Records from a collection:
::::::::::

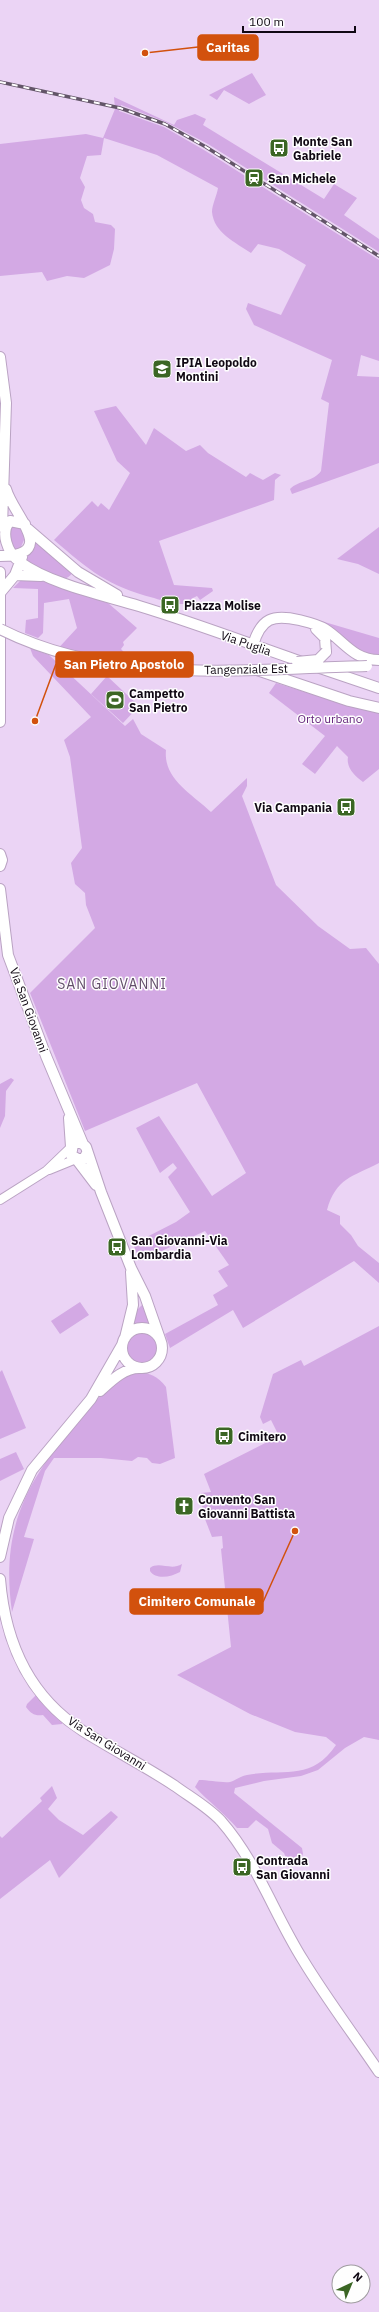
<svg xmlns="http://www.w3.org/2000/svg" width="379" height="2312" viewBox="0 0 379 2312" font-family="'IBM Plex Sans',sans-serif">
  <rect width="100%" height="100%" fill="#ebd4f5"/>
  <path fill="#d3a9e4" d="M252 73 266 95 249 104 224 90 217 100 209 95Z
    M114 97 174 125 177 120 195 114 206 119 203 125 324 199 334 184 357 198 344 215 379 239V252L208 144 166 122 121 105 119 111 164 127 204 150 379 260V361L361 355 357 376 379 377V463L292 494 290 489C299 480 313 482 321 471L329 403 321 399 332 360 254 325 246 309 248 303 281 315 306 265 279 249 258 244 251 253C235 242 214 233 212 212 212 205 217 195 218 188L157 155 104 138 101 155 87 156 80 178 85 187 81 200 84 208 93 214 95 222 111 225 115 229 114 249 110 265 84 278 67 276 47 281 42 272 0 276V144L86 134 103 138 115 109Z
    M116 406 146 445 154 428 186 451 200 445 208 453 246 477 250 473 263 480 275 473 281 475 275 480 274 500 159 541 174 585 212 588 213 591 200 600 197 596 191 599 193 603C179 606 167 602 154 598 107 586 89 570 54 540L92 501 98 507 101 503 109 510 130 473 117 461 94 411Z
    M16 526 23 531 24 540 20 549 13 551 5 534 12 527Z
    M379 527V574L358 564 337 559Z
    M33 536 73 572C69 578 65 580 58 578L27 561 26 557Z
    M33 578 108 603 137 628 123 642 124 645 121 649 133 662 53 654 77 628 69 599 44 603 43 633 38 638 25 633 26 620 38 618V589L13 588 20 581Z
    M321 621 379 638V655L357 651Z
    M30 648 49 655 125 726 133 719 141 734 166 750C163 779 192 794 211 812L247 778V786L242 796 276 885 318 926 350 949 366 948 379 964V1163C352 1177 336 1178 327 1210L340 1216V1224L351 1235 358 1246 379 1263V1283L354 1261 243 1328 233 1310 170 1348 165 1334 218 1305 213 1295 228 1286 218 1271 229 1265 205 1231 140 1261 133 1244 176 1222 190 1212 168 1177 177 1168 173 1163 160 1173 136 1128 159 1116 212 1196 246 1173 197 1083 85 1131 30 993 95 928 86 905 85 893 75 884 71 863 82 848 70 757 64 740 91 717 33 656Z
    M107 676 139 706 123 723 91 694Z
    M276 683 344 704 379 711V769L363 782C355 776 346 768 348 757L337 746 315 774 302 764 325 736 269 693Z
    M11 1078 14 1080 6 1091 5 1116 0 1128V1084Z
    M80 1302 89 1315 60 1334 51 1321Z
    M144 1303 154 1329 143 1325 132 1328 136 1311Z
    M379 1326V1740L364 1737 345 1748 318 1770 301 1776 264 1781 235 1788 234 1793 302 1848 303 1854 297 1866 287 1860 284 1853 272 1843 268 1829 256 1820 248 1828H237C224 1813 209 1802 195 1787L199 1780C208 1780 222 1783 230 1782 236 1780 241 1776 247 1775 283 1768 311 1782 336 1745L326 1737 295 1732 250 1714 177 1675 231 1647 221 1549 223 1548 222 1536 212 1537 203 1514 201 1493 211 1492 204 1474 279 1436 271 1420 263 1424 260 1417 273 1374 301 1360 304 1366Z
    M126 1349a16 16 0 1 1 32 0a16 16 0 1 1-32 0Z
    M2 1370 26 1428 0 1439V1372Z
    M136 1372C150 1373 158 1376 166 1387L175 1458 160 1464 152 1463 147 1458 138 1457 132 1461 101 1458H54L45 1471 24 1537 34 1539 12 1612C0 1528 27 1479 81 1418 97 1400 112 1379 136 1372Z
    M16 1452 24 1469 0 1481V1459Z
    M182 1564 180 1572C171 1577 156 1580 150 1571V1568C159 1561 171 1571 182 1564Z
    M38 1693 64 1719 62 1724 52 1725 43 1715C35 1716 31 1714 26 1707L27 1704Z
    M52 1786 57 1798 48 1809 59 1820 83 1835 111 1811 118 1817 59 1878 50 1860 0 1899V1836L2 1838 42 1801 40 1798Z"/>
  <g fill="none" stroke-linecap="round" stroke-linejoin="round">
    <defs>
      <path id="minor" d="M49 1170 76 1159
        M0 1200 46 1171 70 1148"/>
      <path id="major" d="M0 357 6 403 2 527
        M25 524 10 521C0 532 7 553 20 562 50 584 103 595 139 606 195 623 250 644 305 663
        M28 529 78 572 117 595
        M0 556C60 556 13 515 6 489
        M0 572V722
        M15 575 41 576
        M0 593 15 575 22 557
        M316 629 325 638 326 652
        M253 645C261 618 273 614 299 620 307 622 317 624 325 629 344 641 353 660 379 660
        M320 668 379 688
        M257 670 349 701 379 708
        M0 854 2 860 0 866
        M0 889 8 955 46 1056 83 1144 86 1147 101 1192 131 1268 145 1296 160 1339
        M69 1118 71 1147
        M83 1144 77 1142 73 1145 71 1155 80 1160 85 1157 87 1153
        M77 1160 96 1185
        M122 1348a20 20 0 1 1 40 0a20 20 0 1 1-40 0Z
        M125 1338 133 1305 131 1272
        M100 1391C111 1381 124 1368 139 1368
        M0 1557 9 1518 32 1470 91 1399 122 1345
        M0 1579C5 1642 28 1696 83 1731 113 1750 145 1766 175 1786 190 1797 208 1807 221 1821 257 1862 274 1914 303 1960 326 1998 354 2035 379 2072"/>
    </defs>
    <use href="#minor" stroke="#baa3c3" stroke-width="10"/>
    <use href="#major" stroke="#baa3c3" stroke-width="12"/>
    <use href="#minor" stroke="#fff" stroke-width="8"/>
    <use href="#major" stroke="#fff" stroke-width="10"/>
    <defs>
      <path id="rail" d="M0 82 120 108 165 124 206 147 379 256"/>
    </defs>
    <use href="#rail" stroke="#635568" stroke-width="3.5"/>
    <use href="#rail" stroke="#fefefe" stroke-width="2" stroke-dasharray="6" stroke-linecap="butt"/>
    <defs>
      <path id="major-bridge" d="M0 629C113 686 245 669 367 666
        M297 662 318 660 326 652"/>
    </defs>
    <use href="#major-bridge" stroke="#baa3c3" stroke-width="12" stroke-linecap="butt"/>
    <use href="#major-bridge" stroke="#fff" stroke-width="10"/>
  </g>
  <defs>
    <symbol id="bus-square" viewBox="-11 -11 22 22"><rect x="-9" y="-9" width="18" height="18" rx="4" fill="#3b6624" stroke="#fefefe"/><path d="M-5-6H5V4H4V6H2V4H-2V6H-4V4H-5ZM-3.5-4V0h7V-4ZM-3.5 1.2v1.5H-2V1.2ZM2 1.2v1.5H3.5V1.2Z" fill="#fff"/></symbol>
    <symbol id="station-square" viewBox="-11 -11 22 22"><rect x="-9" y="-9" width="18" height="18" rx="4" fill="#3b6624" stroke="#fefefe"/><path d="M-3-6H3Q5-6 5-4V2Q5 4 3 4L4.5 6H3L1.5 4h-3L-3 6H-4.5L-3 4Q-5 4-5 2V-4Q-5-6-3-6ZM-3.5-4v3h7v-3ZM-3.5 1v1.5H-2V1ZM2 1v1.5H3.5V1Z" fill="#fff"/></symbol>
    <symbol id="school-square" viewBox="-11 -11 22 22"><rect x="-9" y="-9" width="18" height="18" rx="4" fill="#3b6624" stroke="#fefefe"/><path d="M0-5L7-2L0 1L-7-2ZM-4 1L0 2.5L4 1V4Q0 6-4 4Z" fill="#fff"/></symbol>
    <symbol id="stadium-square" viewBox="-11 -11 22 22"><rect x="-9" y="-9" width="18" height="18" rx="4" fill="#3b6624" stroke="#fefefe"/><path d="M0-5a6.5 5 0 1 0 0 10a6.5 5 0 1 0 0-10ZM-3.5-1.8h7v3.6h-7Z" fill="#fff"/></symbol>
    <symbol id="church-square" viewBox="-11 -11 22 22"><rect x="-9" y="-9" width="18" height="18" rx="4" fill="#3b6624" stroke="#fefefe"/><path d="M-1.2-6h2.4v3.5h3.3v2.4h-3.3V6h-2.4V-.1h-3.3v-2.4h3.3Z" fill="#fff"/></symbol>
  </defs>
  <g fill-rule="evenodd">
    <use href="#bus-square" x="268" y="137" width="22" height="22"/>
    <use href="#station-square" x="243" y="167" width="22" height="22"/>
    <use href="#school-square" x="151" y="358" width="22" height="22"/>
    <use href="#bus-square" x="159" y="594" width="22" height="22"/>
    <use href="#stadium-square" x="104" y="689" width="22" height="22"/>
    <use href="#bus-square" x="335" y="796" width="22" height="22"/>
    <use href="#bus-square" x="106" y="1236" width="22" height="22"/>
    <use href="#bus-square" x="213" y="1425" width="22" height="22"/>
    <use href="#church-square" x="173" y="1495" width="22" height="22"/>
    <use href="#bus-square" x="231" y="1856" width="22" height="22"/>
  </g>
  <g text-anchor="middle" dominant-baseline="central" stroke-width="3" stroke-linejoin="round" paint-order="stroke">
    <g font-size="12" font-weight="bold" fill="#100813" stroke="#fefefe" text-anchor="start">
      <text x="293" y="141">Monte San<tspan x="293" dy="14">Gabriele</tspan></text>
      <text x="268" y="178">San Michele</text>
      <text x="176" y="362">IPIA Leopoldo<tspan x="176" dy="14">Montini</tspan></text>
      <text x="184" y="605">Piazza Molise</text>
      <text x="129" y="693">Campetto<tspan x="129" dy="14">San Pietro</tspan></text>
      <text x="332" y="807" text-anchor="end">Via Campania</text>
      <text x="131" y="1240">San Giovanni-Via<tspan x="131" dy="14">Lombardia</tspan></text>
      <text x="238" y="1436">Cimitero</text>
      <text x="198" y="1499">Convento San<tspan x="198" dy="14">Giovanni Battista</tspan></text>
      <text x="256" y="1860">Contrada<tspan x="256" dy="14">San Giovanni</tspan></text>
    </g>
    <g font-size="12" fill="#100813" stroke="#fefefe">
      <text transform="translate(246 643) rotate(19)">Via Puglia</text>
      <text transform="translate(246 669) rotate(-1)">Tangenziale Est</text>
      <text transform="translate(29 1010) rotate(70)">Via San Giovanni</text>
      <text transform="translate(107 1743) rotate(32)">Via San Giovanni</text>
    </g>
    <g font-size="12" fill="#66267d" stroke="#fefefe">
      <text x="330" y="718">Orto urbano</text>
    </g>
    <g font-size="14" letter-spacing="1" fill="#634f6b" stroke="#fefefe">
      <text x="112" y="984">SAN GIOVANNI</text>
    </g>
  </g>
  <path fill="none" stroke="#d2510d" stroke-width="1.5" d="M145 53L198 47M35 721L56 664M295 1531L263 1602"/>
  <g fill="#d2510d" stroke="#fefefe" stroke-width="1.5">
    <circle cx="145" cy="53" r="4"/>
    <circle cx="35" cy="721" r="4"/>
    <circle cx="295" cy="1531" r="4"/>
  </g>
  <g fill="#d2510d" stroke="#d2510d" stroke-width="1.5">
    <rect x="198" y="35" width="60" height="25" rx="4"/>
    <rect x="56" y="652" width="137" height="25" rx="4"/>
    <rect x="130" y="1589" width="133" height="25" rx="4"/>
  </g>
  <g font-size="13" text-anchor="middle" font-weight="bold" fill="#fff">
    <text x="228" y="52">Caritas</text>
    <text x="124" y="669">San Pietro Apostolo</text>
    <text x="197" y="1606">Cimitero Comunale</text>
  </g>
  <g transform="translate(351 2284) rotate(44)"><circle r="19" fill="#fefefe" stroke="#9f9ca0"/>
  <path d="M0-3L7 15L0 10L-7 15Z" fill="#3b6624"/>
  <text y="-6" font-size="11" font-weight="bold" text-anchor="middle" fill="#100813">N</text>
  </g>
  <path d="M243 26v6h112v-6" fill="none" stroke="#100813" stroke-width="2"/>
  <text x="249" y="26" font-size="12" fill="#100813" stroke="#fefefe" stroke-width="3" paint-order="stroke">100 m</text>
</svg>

::::::::::

» **TASK TO CARRY OUT**:
If a line in the entries holds the string "middle", copy it.

» **SOLUTION TO THE PROBLEM**:
  <g text-anchor="middle" dominant-baseline="central" stroke-width="3" stroke-linejoin="round" paint-order="stroke">
  <g font-size="13" text-anchor="middle" font-weight="bold" fill="#fff">
  <text y="-6" font-size="11" font-weight="bold" text-anchor="middle" fill="#100813">N</text>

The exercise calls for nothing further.